And those millions, in turn, stand for everyone who built the biggest global movement of the millennium over the past decade, coming together across nations to demand action on climate change. They were as important to climate progress as the engineers who dropped the price of renewables.

It began slowly (I helped found 350.org, the first attempt at a grassroots global climate movement, in 2008) but accelerated as people around the world joined in — most often the leaders were -indigenous activists and people already on the front lines of climate change, because they had the most at stake. Together, we fought pipelines and frack wells and coal ports, and built enough power that Barack Obama and other world leaders couldn’t come back from Paris empty-handed in 2015, unlike in 2009.

Young people were among the biggest leaders in the fight. You know Greta Thunberg, and you should. But she would be the first to say there are thousands of young leaders like her; in this country, they’ve included people like Varshini Prakash, whose advocacy of the Green New Deal through the Sunrise Movement helped transform U.S. politics. By 2020, thanks to a decade of mobilization, climate change broke through politically: Polls showed it near or at the top of Democratic-voter concerns. And so Biden named Prakash to a small team working on climate policy. Citizen pressure finally translated into legislative action when our first real climate bill, the Inflation Reduction Act, passed in August — 34 years and 45 days after climate scientist Jim Hansen first testified to Congress that global warming was underway. Which leads us to …

$369 Billion

That’s the floor on spending that Congress designated in the Inflation Reduction Act for energy transformation in our country — money that could accelerate the switch to a clean, electrified America and spur the same around the world.

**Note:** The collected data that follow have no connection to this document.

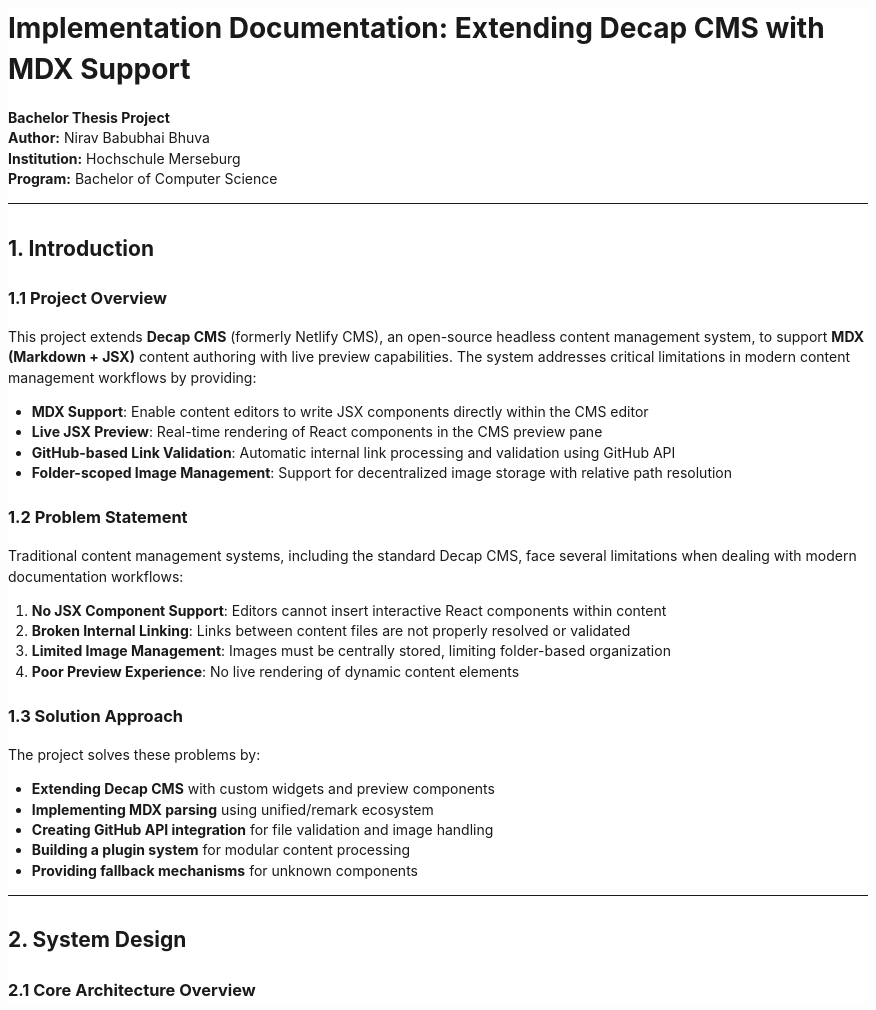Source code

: # Implementation Documentation: Extending Decap CMS with MDX Support

**Bachelor Thesis Project**  
**Author:** Nirav Babubhai Bhuva  
**Institution:** Hochschule Merseburg  
**Program:** Bachelor of Computer Science

---

## 1. Introduction

### 1.1 Project Overview

This project extends **Decap CMS** (formerly Netlify CMS), an open-source headless content management system, to support **MDX (Markdown + JSX)** content authoring with live preview capabilities. The system addresses critical limitations in modern content management workflows by providing:

- **MDX Support**: Enable content editors to write JSX components directly within the CMS editor
- **Live JSX Preview**: Real-time rendering of React components in the CMS preview pane
- **GitHub-based Link Validation**: Automatic internal link processing and validation using GitHub API
- **Folder-scoped Image Management**: Support for decentralized image storage with relative path resolution

### 1.2 Problem Statement

Traditional content management systems, including the standard Decap CMS, face several limitations when dealing with modern documentation workflows:

1. **No JSX Component Support**: Editors cannot insert interactive React components within content
2. **Broken Internal Linking**: Links between content files are not properly resolved or validated
3. **Limited Image Management**: Images must be centrally stored, limiting folder-based organization
4. **Poor Preview Experience**: No live rendering of dynamic content elements

### 1.3 Solution Approach

The project solves these problems by:

- **Extending Decap CMS** with custom widgets and preview components
- **Implementing MDX parsing** using unified/remark ecosystem
- **Creating GitHub API integration** for file validation and image handling
- **Building a plugin system** for modular content processing
- **Providing fallback mechanisms** for unknown components

---

## 2. System Design

### 2.1 Core Architecture Overview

The bill passed by the barest of margins — Kamala Harris broke a 50-50 tie in the Senate,

and no Republican in either chamber voted for the bill. And before he voted “aye,” West Virginia’s Joe Manchin (who has taken extraordinary amounts of fossil-fuel money) stripped the law of most of its teeth. 

Still, it’s a serious pot of money. And it could grow larger — the spending is essentially uncapped, so if enough projects materialize that qualify under its rules, the total could end up closer to $800 billion. That money could underwrite the quick conversion of home after apartment after office: The consumer trinity of heat pump and induction cooktop and e-mobility is suddenly a real prospect. But there’s nothing automatic about it; it’s a lot of cash, but consider the challenge we still face: There are 140 million homes and apartments in America. Even finding enough electricians to do the work is hard. By some estimates, America needs a million more of them.

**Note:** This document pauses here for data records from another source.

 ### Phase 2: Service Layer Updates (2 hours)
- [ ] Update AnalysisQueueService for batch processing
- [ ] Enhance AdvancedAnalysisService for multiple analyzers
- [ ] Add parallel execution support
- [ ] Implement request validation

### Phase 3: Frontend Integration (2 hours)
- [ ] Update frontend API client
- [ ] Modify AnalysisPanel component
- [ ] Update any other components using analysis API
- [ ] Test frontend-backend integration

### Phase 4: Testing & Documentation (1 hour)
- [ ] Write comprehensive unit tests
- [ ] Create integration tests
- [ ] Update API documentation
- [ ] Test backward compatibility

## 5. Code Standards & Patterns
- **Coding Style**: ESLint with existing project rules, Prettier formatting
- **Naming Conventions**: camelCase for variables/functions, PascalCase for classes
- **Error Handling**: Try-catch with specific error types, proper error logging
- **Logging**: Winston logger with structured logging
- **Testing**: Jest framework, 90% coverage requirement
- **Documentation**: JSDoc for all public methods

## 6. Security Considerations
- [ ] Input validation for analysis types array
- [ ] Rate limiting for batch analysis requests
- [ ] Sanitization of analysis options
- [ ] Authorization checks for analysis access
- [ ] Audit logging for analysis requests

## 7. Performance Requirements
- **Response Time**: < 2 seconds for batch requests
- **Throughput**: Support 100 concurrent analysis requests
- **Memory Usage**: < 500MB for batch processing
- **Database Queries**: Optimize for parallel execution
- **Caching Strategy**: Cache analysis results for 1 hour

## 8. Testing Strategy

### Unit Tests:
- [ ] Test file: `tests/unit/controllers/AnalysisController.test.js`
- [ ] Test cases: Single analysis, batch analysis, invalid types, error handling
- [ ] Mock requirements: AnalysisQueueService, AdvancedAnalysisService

If it takes us 40 years to make this transition, the planet we run on clean energy will be a broken planet. The only question that really matters, then, is pace: Can we go fast enough to begin to catch up to physics? Which means that the key numbers may turn out to be things like …

121 Degrees

Which is how hot it got in Canada the summer before last, breaking the old national record by eight degrees as a “heat dome” settled across the north, a development so unsettling to scientists that it convinced some we had entered a new phase of the planet’s warming. This conviction was bolstered this summer when we saw similarly anomalous and even more deadly heat waves in China and the subcontinent. Or 780 percent, which is how much of the year’s average rainfall fell in parts of Pakistan over just a few weeks, a rainstorm so epic it melted away people’s earthen homes. Or $313 billion, which is how much economic damage climate-spawned disasters did last year. We live in a world where reason — including economic reason — dictates we move as fast as is possible toward clean energy. But inertia and vested interest provide friction that slows that transition. So the tie will be broken, or not, by something that can’t be quantified: a combination of fear, hope, moral indignation, and human solidarity that provides, or doesn’t, the political will to break this logjam. You can’t count on it — but if we push, it will count.